Thomas Cook beat online consumer expectations with thinkTribe load testing
Thomas Cook is one of the best known names in travel, with over a hundred years of trading history, more than 800 high street stores, a leading website and apps, ownership of some of the world’s favourite travel brands and various services related to travel such as insurance and foreign exchange.
Confidence that a site will be be “stable under load”, that it will continue to perform as it should when there is heavy user traffic, is crucial. For travel companies that experience incredibly high numbers of visitors at different seasonal peaks, and that rely on fast moving realtime data, this is of particular concern.
In the past year Thomas Cook ran a number of different tests across different sites, brands, and countries with thinkTribe, as well as tests that focus on particular functions.
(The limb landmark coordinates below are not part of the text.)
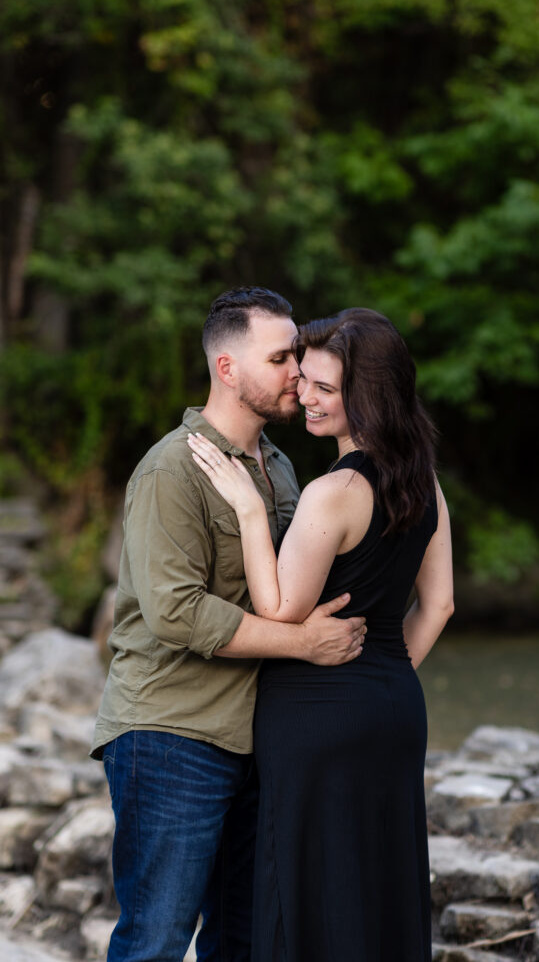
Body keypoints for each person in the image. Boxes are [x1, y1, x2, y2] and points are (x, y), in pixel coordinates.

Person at [91, 287, 366, 962]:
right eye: (280, 359)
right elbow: (177, 612)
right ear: (227, 369)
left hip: (257, 738)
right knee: (154, 939)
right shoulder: (171, 469)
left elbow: (291, 588)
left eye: (298, 357)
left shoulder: (279, 468)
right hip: (170, 734)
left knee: (243, 940)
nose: (297, 375)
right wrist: (304, 644)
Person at [188, 306, 454, 962]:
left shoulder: (332, 491)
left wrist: (251, 511)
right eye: (303, 379)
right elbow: (440, 605)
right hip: (394, 706)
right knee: (379, 882)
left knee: (305, 887)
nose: (303, 396)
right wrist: (383, 677)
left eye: (324, 390)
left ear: (369, 398)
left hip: (314, 714)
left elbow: (279, 609)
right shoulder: (424, 481)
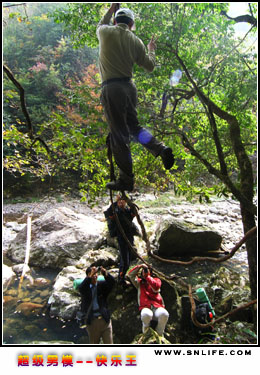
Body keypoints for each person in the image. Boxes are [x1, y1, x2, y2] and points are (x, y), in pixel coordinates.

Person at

There was close co-operation between the Thomas Cook and thinkTribe teams at all stages of the process, from first identification of the test objectives and user journey mix, through live conference call monitoring of the test, to in-depth post testing discussion.
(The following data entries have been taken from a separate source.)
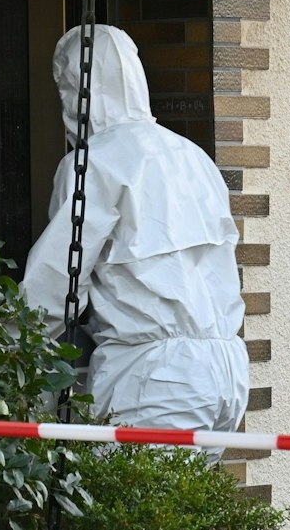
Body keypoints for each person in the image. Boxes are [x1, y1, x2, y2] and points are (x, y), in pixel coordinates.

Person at [22, 25, 248, 446]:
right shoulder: (193, 156)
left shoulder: (94, 163)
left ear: (78, 89)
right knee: (189, 507)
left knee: (137, 506)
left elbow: (56, 281)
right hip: (227, 371)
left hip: (158, 377)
In the testing the previous year, before thinkTribe was involved, the selections were not weighted and Thomas Cook found this caused availability issues and negatively impacted the results.
The targeting / simulated load in tested by thinkTribe in 2011 was not random but used specific and historic data to ensure popular destinations (which involves more complex search results) were accounted for. The thinkTribe approach to realistic load testing involves concurrent virtual users taking a number of different dynamic user journeys through the site, based on an algorithmic weighting of proportional site usage calculated from real historic data and future projections. This kind of planning is extremely important if test results are to reflect how the site really performs outside of controlled test conditions. Traditional load testing that throws huge numbers at the URL, or at one path through the site, will only tell you how that one specific aspect works in isolation. In reality there are many different users doing many different things concurrently on any site.
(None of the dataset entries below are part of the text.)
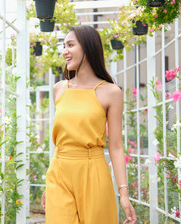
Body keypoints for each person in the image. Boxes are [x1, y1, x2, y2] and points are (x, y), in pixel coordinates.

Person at [40, 25, 137, 224]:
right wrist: (48, 184)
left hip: (93, 173)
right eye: (64, 45)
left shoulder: (111, 92)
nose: (64, 51)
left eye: (70, 45)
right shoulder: (59, 89)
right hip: (59, 174)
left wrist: (124, 194)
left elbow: (116, 146)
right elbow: (61, 142)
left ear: (88, 47)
Another thing the team was conscious of was ensuring that tests took place over an adequate length of time. The danger of a short test is that is easy to draw false conclusions from what are extreme behaviours if they are seen in isolation and deemed to be “normal” site performance. With all this in place the thinkTribe Load Test Engineer was able to highlight lots of detail on how the site performs under load: which Journeys and which steps slowed down the most, which threw the most errors, what the errors
were, and, by comparing and contrasting the various errors, provide an indication of network problems, server load issues and so on.
“This combined approach revealed a number of system weaknesses and threshold levels, a database bottleneck and an unexpected memory leak that were not visible during non peak usage. Discovering these things in testing meant that pre-emptive action could be taken to adjust configurations on key web and app layers, as well as the code adjustments in the core base code and amendments to the platform. This meant that by the time the seasonal peak hit the site was able to easily cope with the demand.”